In the newest “Making America” video for PragerU, speaker and author Dinesh D’Souza discusses how the inventor, diplomat, and patriot Benjamin Franklin embodies the self-made man spirit that made the United States into a great nation. 

“Franklin’s life, no less than his ideas, conveys the indomitable spirit of both invention and, just as important, self-invention, that define Americans and make them almost instantly distinguishable, even today, by people around the world,” D’Souza explains. 

Franklin, the youngest of 17 children, was born in Boston, Massachusetts, and would grow up to become one of the nation’s foremost inventors, printers, and statesmen. Although he had little formal education, Franklin was brilliant and came up with many innovations. 

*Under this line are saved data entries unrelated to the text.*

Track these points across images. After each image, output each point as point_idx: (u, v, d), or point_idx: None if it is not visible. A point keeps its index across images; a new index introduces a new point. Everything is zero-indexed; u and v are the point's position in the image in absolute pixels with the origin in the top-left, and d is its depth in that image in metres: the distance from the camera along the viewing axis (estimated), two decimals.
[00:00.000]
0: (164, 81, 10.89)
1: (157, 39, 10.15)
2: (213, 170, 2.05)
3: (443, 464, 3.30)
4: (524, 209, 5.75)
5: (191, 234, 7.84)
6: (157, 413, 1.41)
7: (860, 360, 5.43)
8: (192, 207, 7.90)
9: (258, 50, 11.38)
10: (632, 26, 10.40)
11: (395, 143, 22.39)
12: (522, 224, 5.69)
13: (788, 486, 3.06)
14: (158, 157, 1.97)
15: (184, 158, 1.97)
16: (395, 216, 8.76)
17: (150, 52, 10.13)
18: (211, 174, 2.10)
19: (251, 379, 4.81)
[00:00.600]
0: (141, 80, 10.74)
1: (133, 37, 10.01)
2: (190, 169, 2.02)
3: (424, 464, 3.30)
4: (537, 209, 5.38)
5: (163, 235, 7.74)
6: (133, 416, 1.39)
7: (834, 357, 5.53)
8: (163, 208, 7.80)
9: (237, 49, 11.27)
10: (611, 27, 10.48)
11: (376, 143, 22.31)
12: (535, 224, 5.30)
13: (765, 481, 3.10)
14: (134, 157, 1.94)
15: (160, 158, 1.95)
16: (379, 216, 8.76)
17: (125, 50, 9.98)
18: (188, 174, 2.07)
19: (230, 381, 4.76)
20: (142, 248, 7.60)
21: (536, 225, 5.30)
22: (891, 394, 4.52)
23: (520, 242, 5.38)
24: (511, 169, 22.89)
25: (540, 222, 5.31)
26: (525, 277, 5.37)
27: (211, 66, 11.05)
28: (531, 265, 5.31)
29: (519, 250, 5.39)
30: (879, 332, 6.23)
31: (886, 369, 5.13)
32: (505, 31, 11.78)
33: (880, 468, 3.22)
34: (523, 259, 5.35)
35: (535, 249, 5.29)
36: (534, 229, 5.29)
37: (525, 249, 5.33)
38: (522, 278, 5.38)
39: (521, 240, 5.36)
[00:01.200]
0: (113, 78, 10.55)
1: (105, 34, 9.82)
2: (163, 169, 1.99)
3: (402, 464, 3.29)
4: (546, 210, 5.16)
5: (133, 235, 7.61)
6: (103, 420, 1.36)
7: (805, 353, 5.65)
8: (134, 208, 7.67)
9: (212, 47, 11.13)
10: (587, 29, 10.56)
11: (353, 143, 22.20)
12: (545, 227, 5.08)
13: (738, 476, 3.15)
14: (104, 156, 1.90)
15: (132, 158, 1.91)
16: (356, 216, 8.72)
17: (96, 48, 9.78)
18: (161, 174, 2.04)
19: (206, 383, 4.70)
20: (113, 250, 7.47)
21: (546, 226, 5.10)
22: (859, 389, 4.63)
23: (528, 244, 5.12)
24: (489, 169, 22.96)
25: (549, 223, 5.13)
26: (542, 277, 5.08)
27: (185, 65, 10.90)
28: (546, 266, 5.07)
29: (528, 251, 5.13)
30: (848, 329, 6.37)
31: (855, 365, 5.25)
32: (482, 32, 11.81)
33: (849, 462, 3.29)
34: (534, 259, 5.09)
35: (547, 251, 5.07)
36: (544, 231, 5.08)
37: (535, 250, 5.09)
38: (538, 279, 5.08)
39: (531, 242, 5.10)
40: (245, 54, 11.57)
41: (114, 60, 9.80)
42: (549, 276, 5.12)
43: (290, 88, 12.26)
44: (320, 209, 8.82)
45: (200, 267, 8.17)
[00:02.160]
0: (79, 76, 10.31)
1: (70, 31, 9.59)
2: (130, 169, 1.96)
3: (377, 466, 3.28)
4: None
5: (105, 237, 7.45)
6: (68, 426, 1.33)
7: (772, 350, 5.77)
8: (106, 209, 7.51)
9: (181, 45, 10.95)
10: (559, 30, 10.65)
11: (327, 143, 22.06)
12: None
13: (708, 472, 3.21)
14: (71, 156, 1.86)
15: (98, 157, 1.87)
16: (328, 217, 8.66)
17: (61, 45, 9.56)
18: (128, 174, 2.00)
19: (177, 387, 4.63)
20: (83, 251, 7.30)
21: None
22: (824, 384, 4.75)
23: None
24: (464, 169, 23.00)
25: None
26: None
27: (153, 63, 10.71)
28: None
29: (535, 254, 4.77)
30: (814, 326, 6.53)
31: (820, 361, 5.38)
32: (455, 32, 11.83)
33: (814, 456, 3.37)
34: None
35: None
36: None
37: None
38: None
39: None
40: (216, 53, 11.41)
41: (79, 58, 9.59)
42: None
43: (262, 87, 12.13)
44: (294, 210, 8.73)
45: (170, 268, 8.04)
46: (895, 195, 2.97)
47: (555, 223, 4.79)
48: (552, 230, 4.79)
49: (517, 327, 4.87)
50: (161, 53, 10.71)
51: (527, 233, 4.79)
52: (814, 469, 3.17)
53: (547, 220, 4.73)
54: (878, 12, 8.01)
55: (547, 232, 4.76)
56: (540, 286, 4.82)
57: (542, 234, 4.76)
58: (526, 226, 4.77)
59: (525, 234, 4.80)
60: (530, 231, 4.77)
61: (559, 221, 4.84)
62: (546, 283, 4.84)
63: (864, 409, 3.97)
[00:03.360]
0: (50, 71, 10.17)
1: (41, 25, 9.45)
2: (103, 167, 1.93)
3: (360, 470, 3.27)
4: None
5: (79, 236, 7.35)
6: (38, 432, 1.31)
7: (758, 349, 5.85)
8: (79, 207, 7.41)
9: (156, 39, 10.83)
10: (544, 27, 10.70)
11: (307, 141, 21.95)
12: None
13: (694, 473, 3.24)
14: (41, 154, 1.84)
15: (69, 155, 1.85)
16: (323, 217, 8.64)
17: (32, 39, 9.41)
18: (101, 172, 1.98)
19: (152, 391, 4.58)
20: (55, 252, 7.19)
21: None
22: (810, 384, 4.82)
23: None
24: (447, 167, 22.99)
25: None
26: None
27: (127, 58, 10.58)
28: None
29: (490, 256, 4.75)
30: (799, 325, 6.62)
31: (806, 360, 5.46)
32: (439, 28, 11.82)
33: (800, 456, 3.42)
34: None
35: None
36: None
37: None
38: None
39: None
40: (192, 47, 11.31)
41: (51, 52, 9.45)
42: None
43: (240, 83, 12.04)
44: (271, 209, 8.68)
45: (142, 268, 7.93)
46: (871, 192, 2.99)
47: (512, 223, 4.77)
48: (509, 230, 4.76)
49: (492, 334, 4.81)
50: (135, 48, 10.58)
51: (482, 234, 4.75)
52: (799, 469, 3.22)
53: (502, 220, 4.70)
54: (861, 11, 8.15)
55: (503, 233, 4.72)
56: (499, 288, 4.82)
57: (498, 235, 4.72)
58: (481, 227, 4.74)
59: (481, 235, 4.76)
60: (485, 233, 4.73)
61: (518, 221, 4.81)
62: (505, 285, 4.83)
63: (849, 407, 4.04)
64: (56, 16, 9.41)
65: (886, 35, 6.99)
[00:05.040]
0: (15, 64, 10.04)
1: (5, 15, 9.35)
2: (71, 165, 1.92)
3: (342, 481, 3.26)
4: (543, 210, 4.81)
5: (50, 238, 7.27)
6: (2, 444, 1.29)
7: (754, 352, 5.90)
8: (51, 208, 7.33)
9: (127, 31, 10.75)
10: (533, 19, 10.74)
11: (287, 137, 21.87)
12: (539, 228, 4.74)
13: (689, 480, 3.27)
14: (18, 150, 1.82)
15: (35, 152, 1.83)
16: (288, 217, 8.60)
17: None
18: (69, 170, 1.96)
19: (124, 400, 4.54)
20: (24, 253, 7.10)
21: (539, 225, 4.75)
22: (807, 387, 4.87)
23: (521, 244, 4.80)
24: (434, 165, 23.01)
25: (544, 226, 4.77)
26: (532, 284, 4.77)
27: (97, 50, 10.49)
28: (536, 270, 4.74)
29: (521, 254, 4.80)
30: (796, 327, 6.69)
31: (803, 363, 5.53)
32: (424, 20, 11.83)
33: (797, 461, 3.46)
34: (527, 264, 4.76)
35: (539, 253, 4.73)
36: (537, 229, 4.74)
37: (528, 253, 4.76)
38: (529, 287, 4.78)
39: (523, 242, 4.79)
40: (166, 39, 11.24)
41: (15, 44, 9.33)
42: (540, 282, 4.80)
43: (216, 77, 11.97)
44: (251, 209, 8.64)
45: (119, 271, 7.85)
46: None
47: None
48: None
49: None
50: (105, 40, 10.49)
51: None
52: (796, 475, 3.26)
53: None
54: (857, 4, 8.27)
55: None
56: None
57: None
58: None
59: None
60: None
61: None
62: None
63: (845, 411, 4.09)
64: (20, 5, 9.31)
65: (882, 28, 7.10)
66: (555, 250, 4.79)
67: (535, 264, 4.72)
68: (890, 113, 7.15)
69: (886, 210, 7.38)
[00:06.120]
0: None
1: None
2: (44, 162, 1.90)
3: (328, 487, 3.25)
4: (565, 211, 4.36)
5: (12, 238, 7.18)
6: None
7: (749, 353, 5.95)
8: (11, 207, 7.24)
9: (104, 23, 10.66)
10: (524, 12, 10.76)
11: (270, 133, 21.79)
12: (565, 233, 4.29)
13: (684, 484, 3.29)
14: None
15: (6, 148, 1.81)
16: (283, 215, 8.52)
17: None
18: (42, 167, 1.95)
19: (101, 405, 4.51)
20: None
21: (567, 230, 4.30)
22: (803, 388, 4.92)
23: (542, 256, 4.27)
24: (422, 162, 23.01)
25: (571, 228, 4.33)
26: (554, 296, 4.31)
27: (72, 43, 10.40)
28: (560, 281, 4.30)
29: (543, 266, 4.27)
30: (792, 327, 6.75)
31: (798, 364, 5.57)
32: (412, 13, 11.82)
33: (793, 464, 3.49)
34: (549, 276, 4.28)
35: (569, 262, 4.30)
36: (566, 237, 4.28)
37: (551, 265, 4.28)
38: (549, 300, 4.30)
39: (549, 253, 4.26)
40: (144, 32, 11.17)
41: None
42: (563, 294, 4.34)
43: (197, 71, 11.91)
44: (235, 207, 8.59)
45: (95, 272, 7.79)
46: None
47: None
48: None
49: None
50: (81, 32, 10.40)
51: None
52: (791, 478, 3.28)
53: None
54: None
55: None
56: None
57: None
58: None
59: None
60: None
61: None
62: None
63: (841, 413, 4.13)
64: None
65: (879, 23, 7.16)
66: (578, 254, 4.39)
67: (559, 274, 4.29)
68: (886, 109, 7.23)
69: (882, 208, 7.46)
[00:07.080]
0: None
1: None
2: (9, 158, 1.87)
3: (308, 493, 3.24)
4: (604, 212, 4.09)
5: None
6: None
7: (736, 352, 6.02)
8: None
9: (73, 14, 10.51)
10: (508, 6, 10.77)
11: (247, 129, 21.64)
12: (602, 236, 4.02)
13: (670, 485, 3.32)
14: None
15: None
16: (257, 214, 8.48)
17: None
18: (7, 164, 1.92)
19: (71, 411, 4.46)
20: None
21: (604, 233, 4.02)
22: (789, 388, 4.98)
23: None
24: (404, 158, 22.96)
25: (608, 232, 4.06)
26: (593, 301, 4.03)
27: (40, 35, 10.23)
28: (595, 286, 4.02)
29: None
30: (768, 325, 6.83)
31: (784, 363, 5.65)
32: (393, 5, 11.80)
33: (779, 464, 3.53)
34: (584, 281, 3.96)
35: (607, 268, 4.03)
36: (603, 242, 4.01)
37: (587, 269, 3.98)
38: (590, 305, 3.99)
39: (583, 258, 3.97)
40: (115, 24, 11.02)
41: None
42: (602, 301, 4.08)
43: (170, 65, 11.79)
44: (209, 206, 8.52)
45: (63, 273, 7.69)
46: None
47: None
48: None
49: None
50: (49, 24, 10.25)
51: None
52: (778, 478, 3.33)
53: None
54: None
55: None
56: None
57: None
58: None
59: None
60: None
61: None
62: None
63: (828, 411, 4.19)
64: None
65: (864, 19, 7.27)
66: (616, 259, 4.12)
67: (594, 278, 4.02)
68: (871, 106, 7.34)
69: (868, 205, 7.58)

“He conducted early experiments in electricity, devised bifocal glasses, designed a new type of stove, organized lending libraries, formed Philadelphia’s first fire department, and founded the college that became the University of Pennsylvania,” says D’Souza. 

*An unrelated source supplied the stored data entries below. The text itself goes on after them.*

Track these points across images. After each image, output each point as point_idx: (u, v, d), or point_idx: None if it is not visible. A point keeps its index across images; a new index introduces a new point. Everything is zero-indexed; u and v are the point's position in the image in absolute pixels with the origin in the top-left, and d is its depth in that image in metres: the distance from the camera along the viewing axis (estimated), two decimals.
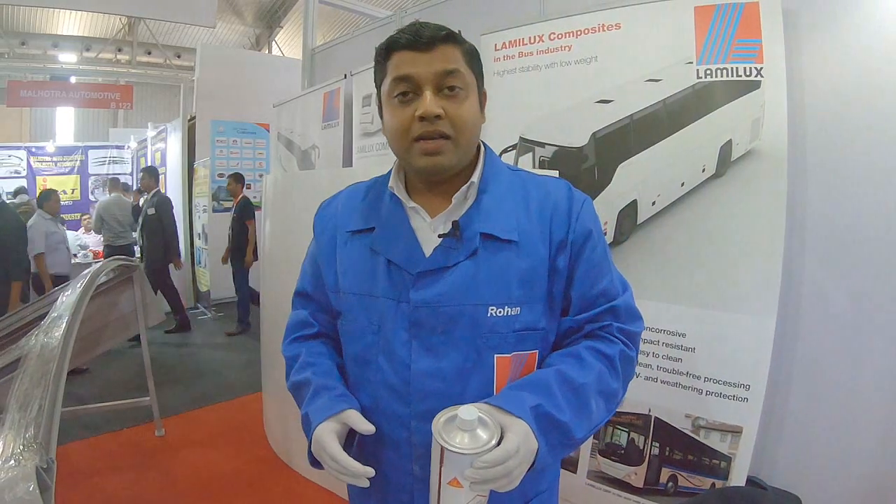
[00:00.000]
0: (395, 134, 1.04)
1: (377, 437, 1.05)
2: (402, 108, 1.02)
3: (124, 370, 5.32)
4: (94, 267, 3.11)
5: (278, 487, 3.24)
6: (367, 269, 1.09)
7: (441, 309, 1.02)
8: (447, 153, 1.01)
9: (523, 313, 1.03)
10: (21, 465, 1.05)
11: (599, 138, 2.62)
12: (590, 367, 1.01)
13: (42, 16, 12.30)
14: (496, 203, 1.06)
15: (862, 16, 2.18)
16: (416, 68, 1.00)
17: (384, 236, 1.09)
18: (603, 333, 1.06)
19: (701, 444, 2.37)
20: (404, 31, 1.02)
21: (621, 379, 1.05)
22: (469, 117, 1.03)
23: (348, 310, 1.13)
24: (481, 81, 1.10)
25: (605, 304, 1.06)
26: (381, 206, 1.13)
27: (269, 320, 3.64)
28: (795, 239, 2.32)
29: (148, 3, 5.61)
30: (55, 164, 11.01)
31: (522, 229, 1.05)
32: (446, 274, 1.02)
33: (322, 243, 1.20)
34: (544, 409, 0.93)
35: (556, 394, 0.95)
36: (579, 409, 0.97)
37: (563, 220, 1.07)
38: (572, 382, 0.97)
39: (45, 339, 1.80)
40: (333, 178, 3.06)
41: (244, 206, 6.82)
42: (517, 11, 3.43)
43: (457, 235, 1.03)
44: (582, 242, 1.06)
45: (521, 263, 1.03)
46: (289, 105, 5.70)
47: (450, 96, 1.00)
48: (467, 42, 1.07)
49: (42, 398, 1.34)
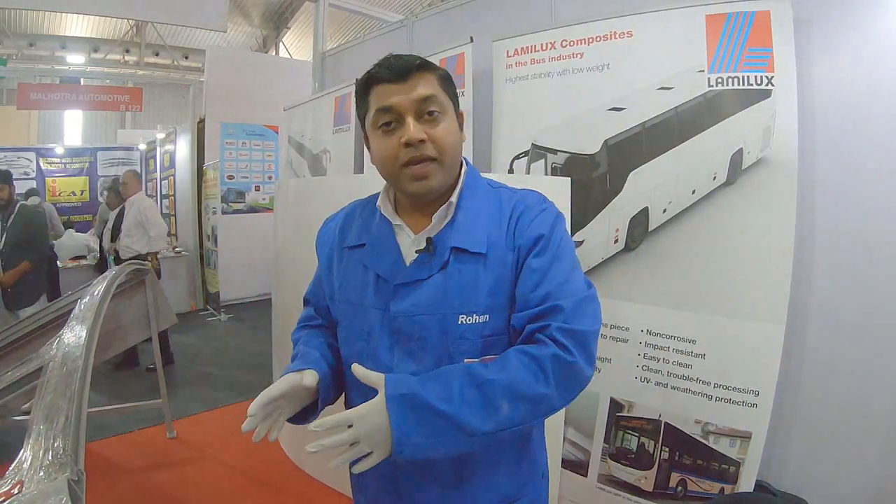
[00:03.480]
0: (383, 162, 1.12)
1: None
2: (388, 138, 1.09)
3: (136, 372, 5.35)
4: (111, 272, 3.14)
5: (289, 490, 3.26)
6: (360, 282, 1.18)
7: (415, 318, 1.10)
8: (435, 175, 1.10)
9: (491, 320, 1.09)
10: (51, 478, 1.07)
11: (611, 145, 2.63)
12: (508, 368, 1.01)
13: (50, 17, 12.33)
14: (470, 219, 1.13)
15: (872, 25, 2.19)
16: (396, 98, 1.07)
17: (373, 252, 1.18)
18: (539, 336, 1.05)
19: (710, 448, 2.38)
20: (381, 65, 1.10)
21: (552, 383, 1.01)
22: (450, 138, 1.10)
23: (344, 318, 1.22)
24: (457, 103, 1.17)
25: (549, 303, 1.06)
26: (373, 223, 1.22)
27: (281, 322, 3.67)
28: (805, 246, 2.32)
29: (158, 8, 5.61)
30: (64, 166, 11.04)
31: (492, 242, 1.11)
32: (420, 286, 1.10)
33: (323, 257, 1.32)
34: (420, 397, 0.97)
35: (452, 385, 0.99)
36: (480, 403, 0.98)
37: (520, 226, 1.13)
38: (478, 379, 0.99)
39: (66, 349, 1.82)
40: (344, 186, 3.08)
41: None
42: (528, 18, 3.44)
43: (430, 250, 1.11)
44: (530, 246, 1.11)
45: (489, 274, 1.10)
46: (300, 108, 5.70)
47: (429, 121, 1.08)
48: (441, 69, 1.16)
49: (68, 409, 1.36)
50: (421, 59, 1.10)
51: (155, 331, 3.84)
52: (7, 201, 4.66)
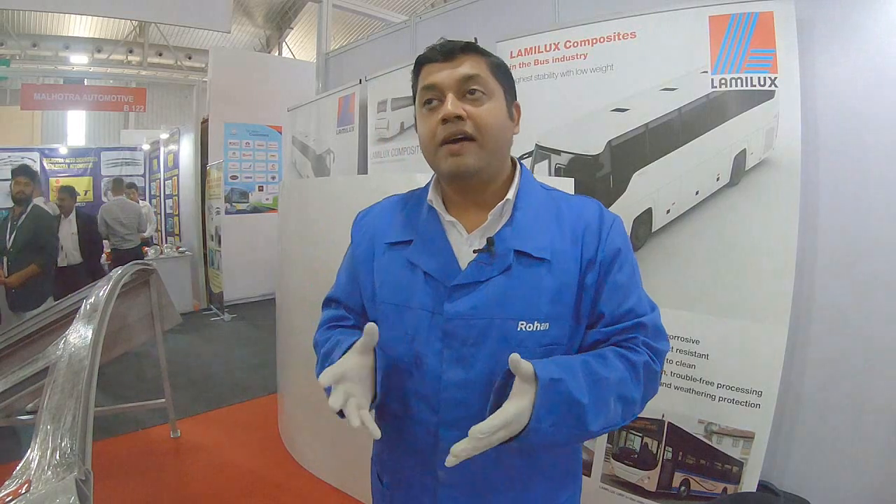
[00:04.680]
0: (424, 141, 1.09)
1: (404, 441, 1.11)
2: (430, 115, 1.07)
3: (139, 372, 5.36)
4: (116, 272, 3.15)
5: (294, 489, 3.26)
6: (404, 281, 1.12)
7: (473, 321, 1.04)
8: (471, 154, 1.04)
9: (552, 329, 1.05)
10: (59, 477, 1.08)
11: (615, 146, 2.63)
12: (613, 367, 1.01)
13: (53, 18, 12.34)
14: (530, 221, 1.09)
15: (876, 26, 2.19)
16: (439, 76, 1.06)
17: (422, 249, 1.12)
18: (630, 344, 1.06)
19: (713, 448, 2.38)
20: (431, 47, 1.09)
21: (642, 389, 1.05)
22: (491, 119, 1.05)
23: (384, 319, 1.14)
24: (511, 93, 1.14)
25: (634, 320, 1.07)
26: (419, 218, 1.16)
27: (285, 322, 3.68)
28: (808, 247, 2.33)
29: (161, 8, 5.60)
30: (68, 166, 11.03)
31: (555, 248, 1.07)
32: (479, 288, 1.05)
33: (359, 254, 1.23)
34: (565, 385, 0.94)
35: (579, 377, 0.97)
36: (598, 399, 0.97)
37: (593, 238, 1.09)
38: (596, 374, 0.98)
39: (72, 349, 1.83)
40: (348, 185, 3.09)
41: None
42: (532, 19, 3.45)
43: (491, 251, 1.05)
44: (611, 261, 1.09)
45: (552, 281, 1.06)
46: (303, 109, 5.72)
47: (472, 100, 1.05)
48: (493, 55, 1.12)
49: (75, 409, 1.37)
50: (470, 43, 1.09)
51: (159, 331, 3.85)
52: (27, 197, 4.65)
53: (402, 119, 4.20)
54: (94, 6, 5.80)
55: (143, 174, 11.29)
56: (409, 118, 4.10)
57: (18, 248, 4.52)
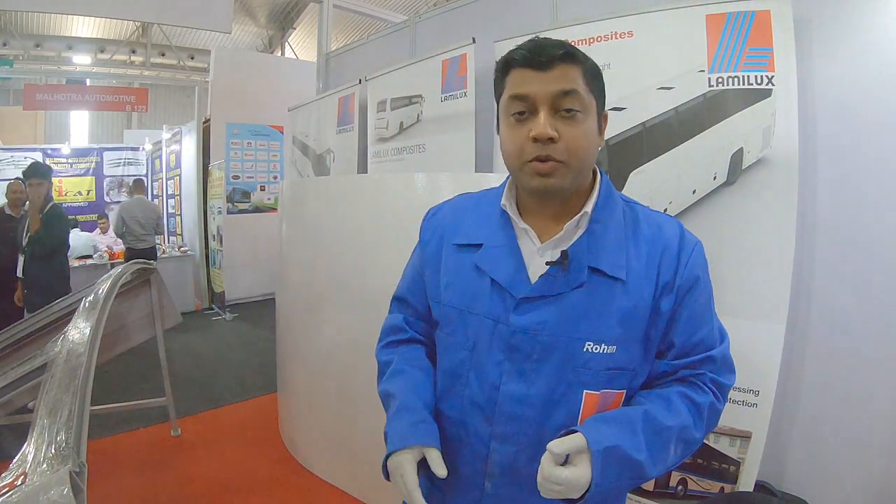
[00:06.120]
0: (509, 153, 1.02)
1: (455, 449, 1.09)
2: (518, 128, 0.99)
3: (141, 371, 5.37)
4: (116, 270, 3.16)
5: (293, 488, 3.27)
6: (470, 286, 1.08)
7: (539, 337, 1.00)
8: (559, 176, 0.98)
9: (619, 352, 1.01)
10: (53, 469, 1.09)
11: (612, 145, 2.64)
12: (677, 413, 1.00)
13: (56, 18, 12.36)
14: (607, 236, 1.03)
15: (873, 24, 2.20)
16: (533, 88, 0.97)
17: (491, 255, 1.07)
18: (696, 382, 1.04)
19: (710, 448, 2.38)
20: (522, 48, 0.99)
21: (705, 429, 1.04)
22: (583, 142, 0.98)
23: (447, 322, 1.12)
24: (602, 103, 1.05)
25: (703, 353, 1.04)
26: (491, 222, 1.11)
27: (285, 321, 3.69)
28: (805, 246, 2.33)
29: (163, 9, 5.62)
30: (71, 166, 11.07)
31: (631, 267, 1.02)
32: (549, 303, 1.01)
33: (428, 252, 1.20)
34: (622, 450, 0.93)
35: (639, 433, 0.95)
36: (658, 450, 0.96)
37: (671, 262, 1.04)
38: (657, 426, 0.97)
39: (70, 345, 1.84)
40: (348, 186, 3.10)
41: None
42: (530, 19, 3.46)
43: (564, 265, 1.00)
44: (689, 288, 1.03)
45: (625, 302, 1.00)
46: (304, 109, 5.74)
47: (566, 118, 0.96)
48: (589, 60, 1.02)
49: (72, 403, 1.38)
50: (567, 47, 0.98)
51: (160, 330, 3.86)
52: (45, 200, 4.59)
53: (401, 119, 4.21)
54: (97, 7, 5.83)
55: (146, 174, 11.33)
56: (409, 118, 4.12)
57: (33, 248, 4.52)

On top of this, Franklin produced “Poor Richard’s Almanac,” one of the most popular pamphlets ever produced in America at the time. 

When conflict came between the colonies and England, Franklin hoped that war could be avoided. 

“He desperately tried to keep America out of a war with Britain, offering the British government every kind of compromise to avoid the conflict,” D’Souza says, “But when his efforts were rejected and he realized separation from the mother country was inevitable, he threw his heart and soul into the revolutionary cause, the struggle for independence.”

During the War for Independence, Franklin was key to getting France to join the conflict as an ally to the fledgling American nation. Without the aid of France, many historians do not believe that the Americans would have been successful in gaining independence.

After the successful conclusion of the war, Franklin played a pivotal role in keeping the various state delegates together during the drafting of the Constitution. Franklin, truly one of America’s most unique polymaths, always put his mind and efforts to the task at hand, whether it be negotiating with the French, conducting scientific experiments, or trying to cultivate personal virtue. 

D’Souza argues that the life and character of Franklin was representative of many who would come to America and make a name for themselves through hard work and innovation. 

“In America, class didn’t matter. Country of origin didn’t matter. Level of education didn’t matter. All that mattered was talent, hard work, and luck,” D’Souza says, “In America, you could make of yourself what you will, and you still can. Just as Benjamin Franklin did.”